Ook al zit je er maar op tweehonderd meter van het centrum, toch voelt het wat aan als 'buiten de stad'. Tussen de rivier en de herberg is tien jaar geleden nog het cultureel centrum 'Casa de la Cultura' verrezen, een uit de kluiten gegroeide parochiezaal voor het stadje van duizend inwoners. Een deel van de oude klaslokalen rechtover de herberg is in gebruik als sociaal centrum, wat dat juist inhoudt kan ik in veertien dagen niet uitvissen. Van twee oude klassen is een extra slaapzaal gemaakt voor onze herberg. Herberg, gemeenschapscentrum en cultuurhuis vormen de sociale driehoek van Los Arcos.

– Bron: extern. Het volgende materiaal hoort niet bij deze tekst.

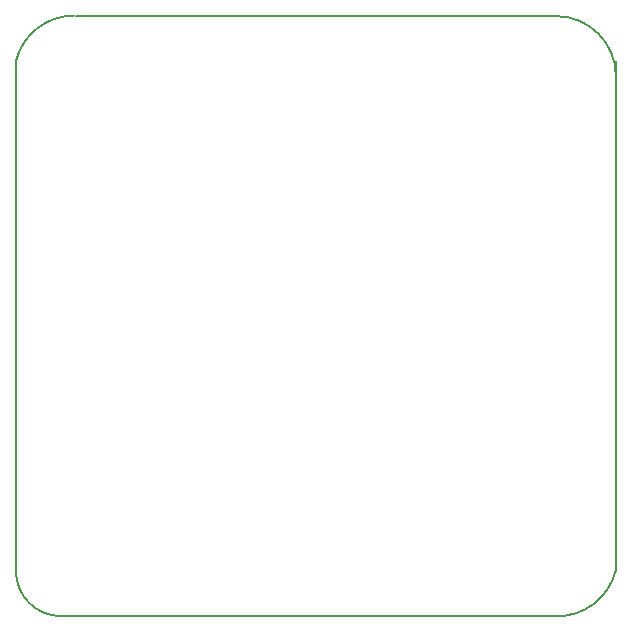
<source format=gbr>
G04 #@! TF.GenerationSoftware,KiCad,Pcbnew,(5.0.2)-1*
G04 #@! TF.CreationDate,2019-03-28T21:57:09+05:00*
G04 #@! TF.ProjectId,LM555Blinky,4c4d3535-3542-46c6-996e-6b792e6b6963,rev?*
G04 #@! TF.SameCoordinates,Original*
G04 #@! TF.FileFunction,Legend,Bot*
G04 #@! TF.FilePolarity,Positive*
%FSLAX46Y46*%
G04 Gerber Fmt 4.6, Leading zero omitted, Abs format (unit mm)*
G04 Created by KiCad (PCBNEW (5.0.2)-1) date 3/28/2019 9:57:09 PM*
%MOMM*%
%LPD*%
G01*
G04 APERTURE LIST*
%ADD10C,0.150000*%
G04 APERTURE END LIST*
D10*
X210820000Y-63500000D02*
G75*
G02X215900000Y-68580000I0J-5080000D01*
G01*
X165100000Y-67310000D02*
G75*
G02X170028324Y-63462081I4928324J-1232081D01*
G01*
X215865426Y-110481356D02*
G75*
G02X210820000Y-114300000I-4893750J1223437D01*
G01*
X168910000Y-114300000D02*
G75*
G02X165100000Y-110490000I0J3810000D01*
G01*
X165100000Y-110490000D02*
X165100000Y-67310000D01*
X168910000Y-114300000D02*
X210820000Y-114300000D01*
X215900000Y-67310000D02*
X215900000Y-110490000D01*
X170180000Y-63500000D02*
X210820000Y-63500000D01*
M02*

</source>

Iets meer dan tienduizend pelgrims klopten aan in 2010, een gemiddelde van vijftig per dag. Voor een overnachting betalen ze 4,5 Euro. Daar zijn sinds 2011 een zijdepapieren hoeslaken en hoofdkussenovertrek - de fameuse sábana en almohadón in het Spaans - inbegrepen. Verplicht geworden over de ganse Camino, dat weggooi-beddegoed. Er waren té veel problemen met beddenbeesten allerhande de vorige jaren.
In de zomermaanden hangt tegen het einde van de middag het bordje 'completo' al aan het hek en zijn de tweeënzeventig bedden ingenomen. In het voorjaar is het vooral druk in brugweek-ends als Spanjaarden een stukje camino komen doen. Stappers van over de Pyreneeën vanuit hun thuisbasis in Duitsland of de Lage Landen zie je in Los Arcos niet opdagen vóór de zomer. Vanuit Brussel bijvoorbeeld is het 65 dagen wandelen tot Los Arcos en als je niet door de sneeuw wil ploeteren in het Centraal Massief of op de Pyreneeënpas begin je daar niet aan vóór april.

Kristien van het Vlaamse Jacobusgenootschap loodste ons met vaste hand naar de tweede helft van april, dat hospitalero-dienstgat wou ze vullen. Gevolg is dat wij de herberg bemanden in een rustiger periode. Drie keer geraakte hij vol in die twee weken eind april, vijfhonderd pelgrims boekten we in totaal.
Ik schrijf 'rustiger' in aantal gasten, maar eigenlijk geldt dat niet voor de hospitalero's. Als je herberg niet vol geraakt, blijven pelgrims binnendruppelen tot laat 's avonds. Bij vol huis om vijf uur in de namiddag zit het opvangwerk er eigenlijk al op. Veel vrije tijd hebben we dus niet gehad. Geen komt zelfs nog dichter bij de waarheid.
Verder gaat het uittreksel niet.